OPEC oil production sank to a 28-month low last month, according to a recent survey by Bloomberg:
Output by the 12-member Organization of Petroleum Exporting Countries decreased 33,000 barrels to an average 29.955 million barrels a day this month from 29.988 million in November, the survey of oil companies, producers and analysts showed.Production slipped to the lowest level since July 2011 as ministers decided to keep their output target unchanged at 30 million barrels a day on Dec. 4 in Vienna.
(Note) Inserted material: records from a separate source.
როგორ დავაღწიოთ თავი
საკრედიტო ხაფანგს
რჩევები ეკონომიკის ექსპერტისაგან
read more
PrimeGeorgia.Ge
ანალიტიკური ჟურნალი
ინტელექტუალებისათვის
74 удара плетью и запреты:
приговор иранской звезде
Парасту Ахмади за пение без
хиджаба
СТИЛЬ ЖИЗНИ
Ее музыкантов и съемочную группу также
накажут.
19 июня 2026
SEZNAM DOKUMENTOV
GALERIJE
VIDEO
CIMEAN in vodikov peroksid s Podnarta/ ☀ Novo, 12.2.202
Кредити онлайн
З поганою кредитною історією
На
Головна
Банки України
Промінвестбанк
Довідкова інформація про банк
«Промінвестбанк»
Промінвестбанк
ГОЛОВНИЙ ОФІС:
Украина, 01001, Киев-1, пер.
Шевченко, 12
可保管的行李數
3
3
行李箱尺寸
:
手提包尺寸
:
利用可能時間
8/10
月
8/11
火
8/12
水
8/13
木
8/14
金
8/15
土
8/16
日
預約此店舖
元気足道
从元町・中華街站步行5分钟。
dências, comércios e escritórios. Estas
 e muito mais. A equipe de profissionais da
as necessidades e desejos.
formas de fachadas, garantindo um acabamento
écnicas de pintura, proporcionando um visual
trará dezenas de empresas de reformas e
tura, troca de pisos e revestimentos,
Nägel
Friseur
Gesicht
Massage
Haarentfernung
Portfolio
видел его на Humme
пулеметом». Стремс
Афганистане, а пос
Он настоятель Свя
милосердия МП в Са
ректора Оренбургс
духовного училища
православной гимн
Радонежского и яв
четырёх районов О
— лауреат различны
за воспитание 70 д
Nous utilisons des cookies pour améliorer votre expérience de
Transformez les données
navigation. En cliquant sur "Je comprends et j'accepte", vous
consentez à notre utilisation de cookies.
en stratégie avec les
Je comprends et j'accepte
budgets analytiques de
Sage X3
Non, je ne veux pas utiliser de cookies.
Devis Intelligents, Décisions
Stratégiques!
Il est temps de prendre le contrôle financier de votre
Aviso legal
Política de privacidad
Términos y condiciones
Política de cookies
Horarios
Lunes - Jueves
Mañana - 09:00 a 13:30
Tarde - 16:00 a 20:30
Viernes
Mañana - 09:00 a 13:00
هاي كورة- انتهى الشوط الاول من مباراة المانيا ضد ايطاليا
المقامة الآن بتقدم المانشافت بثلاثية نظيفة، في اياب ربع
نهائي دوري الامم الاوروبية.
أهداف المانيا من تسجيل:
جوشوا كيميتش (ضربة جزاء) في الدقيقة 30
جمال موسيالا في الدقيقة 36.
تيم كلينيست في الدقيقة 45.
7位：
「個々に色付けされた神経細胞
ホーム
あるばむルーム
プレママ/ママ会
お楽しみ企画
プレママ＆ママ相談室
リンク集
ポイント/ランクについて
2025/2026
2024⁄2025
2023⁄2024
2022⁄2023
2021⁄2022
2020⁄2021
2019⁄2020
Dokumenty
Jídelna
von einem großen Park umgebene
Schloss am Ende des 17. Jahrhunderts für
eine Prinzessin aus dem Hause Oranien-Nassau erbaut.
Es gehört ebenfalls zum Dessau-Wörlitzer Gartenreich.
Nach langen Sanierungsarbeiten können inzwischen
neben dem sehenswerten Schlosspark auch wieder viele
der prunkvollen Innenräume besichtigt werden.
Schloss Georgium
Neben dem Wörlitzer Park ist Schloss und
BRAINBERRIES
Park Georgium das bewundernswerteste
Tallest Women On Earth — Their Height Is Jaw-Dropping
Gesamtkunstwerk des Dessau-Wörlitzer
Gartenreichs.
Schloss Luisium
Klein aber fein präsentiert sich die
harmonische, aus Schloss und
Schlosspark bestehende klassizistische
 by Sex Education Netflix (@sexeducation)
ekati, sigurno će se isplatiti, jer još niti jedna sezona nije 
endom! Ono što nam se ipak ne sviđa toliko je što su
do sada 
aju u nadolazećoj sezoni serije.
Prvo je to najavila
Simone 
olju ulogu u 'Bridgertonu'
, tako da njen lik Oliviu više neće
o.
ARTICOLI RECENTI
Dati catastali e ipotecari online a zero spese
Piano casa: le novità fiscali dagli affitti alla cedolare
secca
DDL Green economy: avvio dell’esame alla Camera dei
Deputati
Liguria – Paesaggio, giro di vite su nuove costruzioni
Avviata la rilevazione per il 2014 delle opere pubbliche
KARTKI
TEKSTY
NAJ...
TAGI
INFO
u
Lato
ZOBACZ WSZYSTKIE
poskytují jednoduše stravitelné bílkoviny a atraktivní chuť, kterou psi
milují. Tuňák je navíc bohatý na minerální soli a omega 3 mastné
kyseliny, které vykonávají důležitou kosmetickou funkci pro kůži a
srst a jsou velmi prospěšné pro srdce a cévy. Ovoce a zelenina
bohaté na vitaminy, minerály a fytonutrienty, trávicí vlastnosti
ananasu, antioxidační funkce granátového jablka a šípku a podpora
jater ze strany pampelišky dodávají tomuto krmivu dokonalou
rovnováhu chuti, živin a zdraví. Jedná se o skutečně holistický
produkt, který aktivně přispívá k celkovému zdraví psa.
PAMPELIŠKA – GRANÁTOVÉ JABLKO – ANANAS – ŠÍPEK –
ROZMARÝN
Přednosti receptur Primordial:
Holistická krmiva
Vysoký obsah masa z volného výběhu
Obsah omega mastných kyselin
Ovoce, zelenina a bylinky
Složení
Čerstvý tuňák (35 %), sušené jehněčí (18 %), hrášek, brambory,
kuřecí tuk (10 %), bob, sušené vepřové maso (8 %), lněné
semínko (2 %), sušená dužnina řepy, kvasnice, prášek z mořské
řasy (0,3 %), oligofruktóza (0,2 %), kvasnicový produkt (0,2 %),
Sluggish production can be attributed to a number of problems in a number of OPEC’s member states. Venezuela’s highly politicized (and, relatedly, mismanaged) national oil company saw production slip, while the afterparty in Libya has been a headache for the country’s oil ambitions as armed protestors continue to disrupt the country’s most important export. Nigerian production recovered slightly after hitting a four-year low in August, but sabotage and brazen theft still threaten its supply.That’s not to say that OPEC is on any sort of precipitous decline—Saudi output remains strong, contributing nearly a third of the bloc’s supply, while Iran is itching to kickstart its own oil production that has been crippled recently by Western sanctions. Between its 12 member states, OPEC will find a way to at least come close to its production targets; oil is too important to its members’ national budgets not to.But North America’s new oil presence is softening the impact of OPEC supply disruptions. In that, we’re already seeing what will be one of the shale boom’s most important geopolitical consequences. Shale may not make the US energy independent, but it can help even out price shocks in the oil market, and that’s good news.